The most notorious insight about the DOGE distribution is how a single address holds more than 23% of the supply. That is $4.25B at current prices. Some rumors think this single holder could be Elon Musk, or even more plausible a Robinhood wallet. Some even run the conspiracy further by stating that the activity of this wallet is related to other of the previously mentioned top wallets of ETH and BTC. Who knows? Besides that, the circulating supply of DOGE seems distributed very equally compared to the other blockchains.

Comparing how many addresses control over 90% of the supply an approximation summing up the number of addresses and supply we get: around 2.0% for BTC, 0.3% for ETH and 0.7% for DOGE. This argument has been a common critique about the centralized ownership of cryptocurrencies, despite that we have to consider three important caveats:

  1. This is just an approximation that addresses are used as a proxy of single holders. This is imperfect due to the pseudonymous characteristic of the blockchains presented here, where a single entity could create several wallets and control them separately.

  2. Although technically centralized exchanges are the real owners of most of these cryptocurrencies, practically that ownership is from their clients, so that can easily skew the metrics analyzed.
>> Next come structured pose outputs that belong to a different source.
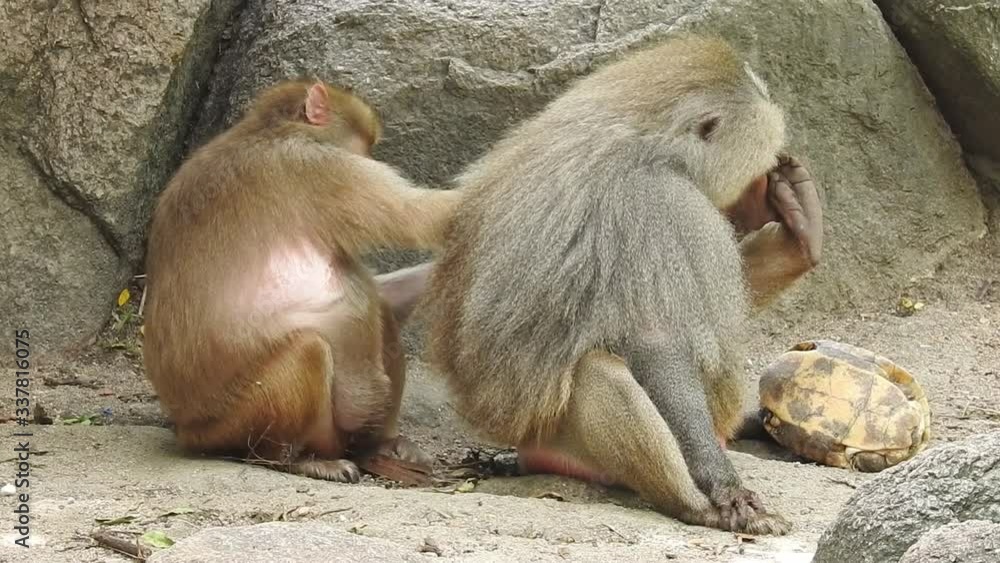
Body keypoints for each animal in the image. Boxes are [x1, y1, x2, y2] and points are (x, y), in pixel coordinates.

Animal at [143, 79, 460, 482]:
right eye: (365, 147)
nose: (372, 160)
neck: (269, 129)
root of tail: (186, 430)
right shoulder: (321, 168)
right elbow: (418, 217)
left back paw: (379, 446)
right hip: (234, 423)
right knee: (310, 350)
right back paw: (296, 459)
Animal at [423, 36, 822, 535]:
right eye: (757, 170)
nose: (764, 192)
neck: (646, 137)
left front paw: (798, 237)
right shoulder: (659, 204)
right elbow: (656, 342)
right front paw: (725, 487)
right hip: (559, 435)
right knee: (600, 373)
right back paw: (692, 505)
  3. Smart contract platforms such as Ethereum tend to concentrate their supply in smart contracts that manage funds, commonly through DeFi applications. So practically funds are temporarily deposited there and their real ownership is more distributed.

In addition to the insights shown above, there is a correlation between how much time a blockchain has been going on and how concentrated it's coin ownership is. This relationship is related due to appreciation cycles where coin price increases bring new buyers at the same time that incentives big holders to offload some of its balance to fiat in order to take profits or rebalance their portfolios. In this way part of their coins are distributed towards those new holders. Although these price appreciations are related to adoption curves and crypto appreciation as a whole, it can be stated that over time the circulating supply of cryptocurrencies tends to decrease its concentration and thus increase its decentralization as long as their price appreciation is continued over time.